Update on Annual Municipal Lien Auction Sale: According to the information memorandum, letters were mailed to delinquent properties on March 1st informing delinquent property owners of the upcoming lien auction sales.  As a result of that letter, approximately $368,139 in taxes has been collected. “Once this year’s auction is complete, the Law Department will submit a report summarizing those collections since 2012” when the program began.

FY2020 Budget and NSS Compliance: City Manager Eileen Donoghue wrote “As we near the end of the third quarter of the fiscal year, I write to update the City Council of the ongoing preparations for the FY2020 budget…The city budget process is well underway. I have directed department heads to reduce growth in spending by managing positions and identifying other cost reductions so that fixed cost increases can be absorbed without an adverse effect on the total budget. All non-personnel operating expenses increasing due to contractual terms must be absorbed within the budget without being knowingly under-budgeted.”

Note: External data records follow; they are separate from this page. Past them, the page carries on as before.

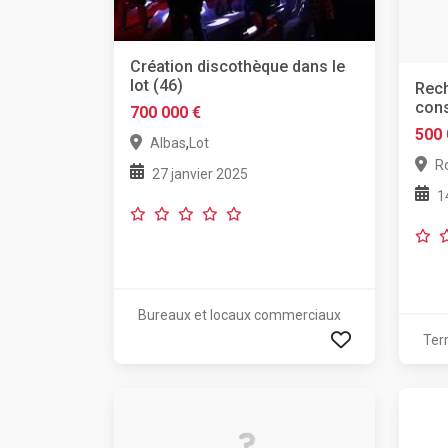
Création discothèque dans le
lot (46)
Rech
cons
700 000 €
500 
,
Albas
Lot
R
27 janvier 2025
1
Bureaux et locaux commerciaux
Ter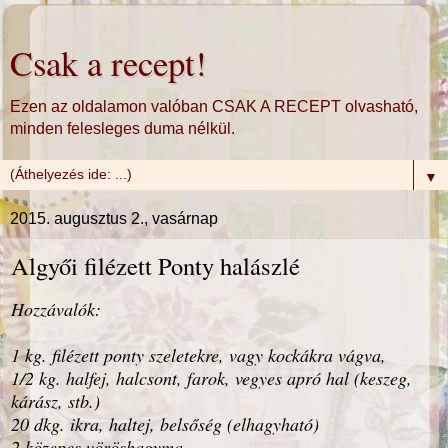
Csak a recept!
Ezen az oldalamon valóban CSAK A RECEPT olvasható,
minden felesleges duma nélkül.
▼
2015. augusztus 2., vasárnap
Algyői filézett Ponty halászlé
Hozzávalók:
1 kg. filézett ponty szeletekre, vagy kockákra vágva,
1/2 kg. halfej, halcsont, farok, vegyes apró hal (keszeg,
kárász, stb.)
20 dkg. ikra, haltej, belsőség (elhagyható)
2 közepes vöröshagyma,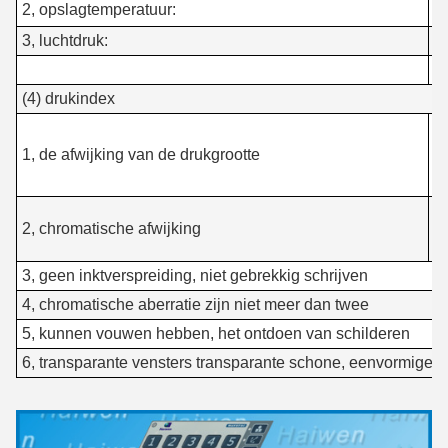
2, opslagtemperatuur:
-
3, luchtdruk:
8
(4) drukindex
± 
1, de afwijking van de drukgrootte
s
±
2, chromatische afwijking
de
3, geen inktverspreiding, niet gebrekkig schrijven
4, chromatische aberratie zijn niet meer dan twee
5, kunnen vouwen hebben, het ontdoen van schilderen
6, transparante vensters transparante schone, eenvormige kl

New WM Contract: James Troup, DPW Deputy Director Administration and Finance, provided the 2-page memo on the new Waste Management Contract. “January 1, 2019 marked the beginning of a new contract with Waste Management. The outcome of the negotiation resulted in the agreement of a new 6 year contract that will terminate on December 31, 2024…The total cost of the new contract over six years shall not exceed $28.5M…As previously mentioned, recycling contamination is an industry-wide problem. All cities and towns are experiencing increased costs associated with the processing of contaminated recycling materials. These costs have been factored into our contract at a baseline of 10%. Despite our efforts, the City’s contamination rate neared 40% and cost the City $75,000 in the last six months of 2018.

COUNCIL MOTIONS

Councilor D. Conway: “Request City Manager meet with appropriate Departments to develop a monetary employee incentive program; which objective is to achieve efficiencies in city operations by giving employees an opportunity for incentives and to contribute their ideas that could result in measurable costs savings, increased efficiencies and increased revenues for the City.”

Councilor K. Cirillo “Request City Manager direct the proper Department install two additional signs indicating ‘Area Under Video Surveillance’ on poles at the Reservoir on Richards St. at Monroe St. and across from 74 Richards St.”

Councilor K. Cirillo “Request City Manager provide City Council with City-Wide Spring Cleaning Schedule.

Councilor K. Cirillo “Request City Manager provide City Council with City-Wide Spring Tree Planting Schedule.”

Councilor K. Cirillo “Request City Manager Re-Establish the Collective of City Officials Meeting with the Neighborhood Presidents to walk the neighborhoods to identify areas that need restoration to revive the neighborhoods integrity and vitality.”

Councilor R. Mercier “Request City Manager place Madonna Circle on the list of streets needed to be addressed due to truck turnaround traffic caused by the company repairing the Broadway Street Bridge.”

Councilor J. Leahy “Request City Manager update City Council regarding reorganization of the DPW and the Parks Department.